We investigated the impact of renal function on outcomes after percutaneous transluminal angioplasty.Methods:
A total of 139 hypertensive patients with atherosclerotic renal artery stenosis (mean age, 70 years, 80.6% men) who underwent renal percutaneous transluminal angioplasty were included.
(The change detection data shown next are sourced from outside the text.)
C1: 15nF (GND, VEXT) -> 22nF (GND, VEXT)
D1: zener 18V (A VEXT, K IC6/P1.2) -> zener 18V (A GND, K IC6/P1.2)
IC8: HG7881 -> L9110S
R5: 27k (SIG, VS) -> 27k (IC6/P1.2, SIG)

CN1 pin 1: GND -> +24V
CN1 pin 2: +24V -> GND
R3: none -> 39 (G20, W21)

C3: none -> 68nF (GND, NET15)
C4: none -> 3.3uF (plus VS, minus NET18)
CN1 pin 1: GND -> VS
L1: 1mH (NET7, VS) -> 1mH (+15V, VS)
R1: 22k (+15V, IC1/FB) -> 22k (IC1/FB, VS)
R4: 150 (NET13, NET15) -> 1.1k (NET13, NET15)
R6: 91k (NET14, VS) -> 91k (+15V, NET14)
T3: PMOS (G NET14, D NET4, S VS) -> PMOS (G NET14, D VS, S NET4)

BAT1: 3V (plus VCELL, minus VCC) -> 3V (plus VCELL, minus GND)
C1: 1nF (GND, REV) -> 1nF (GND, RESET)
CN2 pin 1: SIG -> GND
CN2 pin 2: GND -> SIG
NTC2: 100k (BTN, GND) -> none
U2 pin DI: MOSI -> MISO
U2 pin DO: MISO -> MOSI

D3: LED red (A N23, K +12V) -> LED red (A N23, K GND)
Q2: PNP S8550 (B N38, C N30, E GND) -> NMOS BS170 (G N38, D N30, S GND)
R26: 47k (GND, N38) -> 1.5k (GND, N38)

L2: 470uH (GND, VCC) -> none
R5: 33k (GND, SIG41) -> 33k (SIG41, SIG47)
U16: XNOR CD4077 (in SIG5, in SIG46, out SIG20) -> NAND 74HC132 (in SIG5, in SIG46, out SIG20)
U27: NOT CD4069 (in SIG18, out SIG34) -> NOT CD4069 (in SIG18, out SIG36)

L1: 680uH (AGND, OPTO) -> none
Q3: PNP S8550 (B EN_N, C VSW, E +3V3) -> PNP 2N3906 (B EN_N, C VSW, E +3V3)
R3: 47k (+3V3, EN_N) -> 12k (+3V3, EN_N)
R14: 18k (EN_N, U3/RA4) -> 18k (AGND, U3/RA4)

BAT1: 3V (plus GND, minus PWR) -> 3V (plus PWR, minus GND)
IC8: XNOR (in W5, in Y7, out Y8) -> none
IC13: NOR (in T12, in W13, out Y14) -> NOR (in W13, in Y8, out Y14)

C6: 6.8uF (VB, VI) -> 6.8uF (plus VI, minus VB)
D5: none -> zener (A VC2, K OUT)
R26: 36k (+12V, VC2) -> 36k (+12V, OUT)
Renal function was evaluated on the basis of estimated glomerular filtration rate (eGFR) and albuminuria/proteinuria, and classified into three categories according to eGFR (≥45, 30–44, and <30 ml/min/1.73 m2) and albuminuria/proteinuria [normal-to-mild: albumin/creatinine ratio (ACR) less than 3.0, protein/creatinine ratio (PCR) less than 15; moderate: ACR 3.0–30.0, PCR 15–50; severe: ACR > 30.0, PCR > 50 mg/mmol].Results:
During a median follow-up of 5.4 years, 36.0% of patients developed the primary composite end point, including cardiovascular and renal outcomes. In multivariate Cox regression analysis, eGFR less than 30 (hazard ratio 3.47, P < 0.01) as well as severe albuminuria/proteinuria (hazard ratio 2.63, P < 0.05) was an independent predictor of worse outcome. In the subgroup without events within 1 year after angioplasty (n = 117), the outcome differed among the three renal functional categories at 1 year based on eGFR (log-rank χ2 = 16.28, P < 0.001) as well as on albuminuria/proteinuria (log-rank χ2 = 8.30, P < 0.05). At 1 year, 24 patients (20.1%) showed at least 20% decrease in eGFR, and their outcome was worse than that in those with at least 20% increase (n = 23) (hazard ratio 3.50, P < 0.05). Multiple logistic regression analysis indicated that pretreatment moderate-to-severe albuminuria/proteinuria was an independent predictor of at least 20% eGFR decrease (odds ratio 2.82, P < 0.05).Conclusion:
Impaired renal function, and in particular, a poor response of eGFR to angioplasty, is associated with worse outcome. Therapeutic effectiveness of renal angioplasty seems to be limited in patients with albuminuria/proteinuria.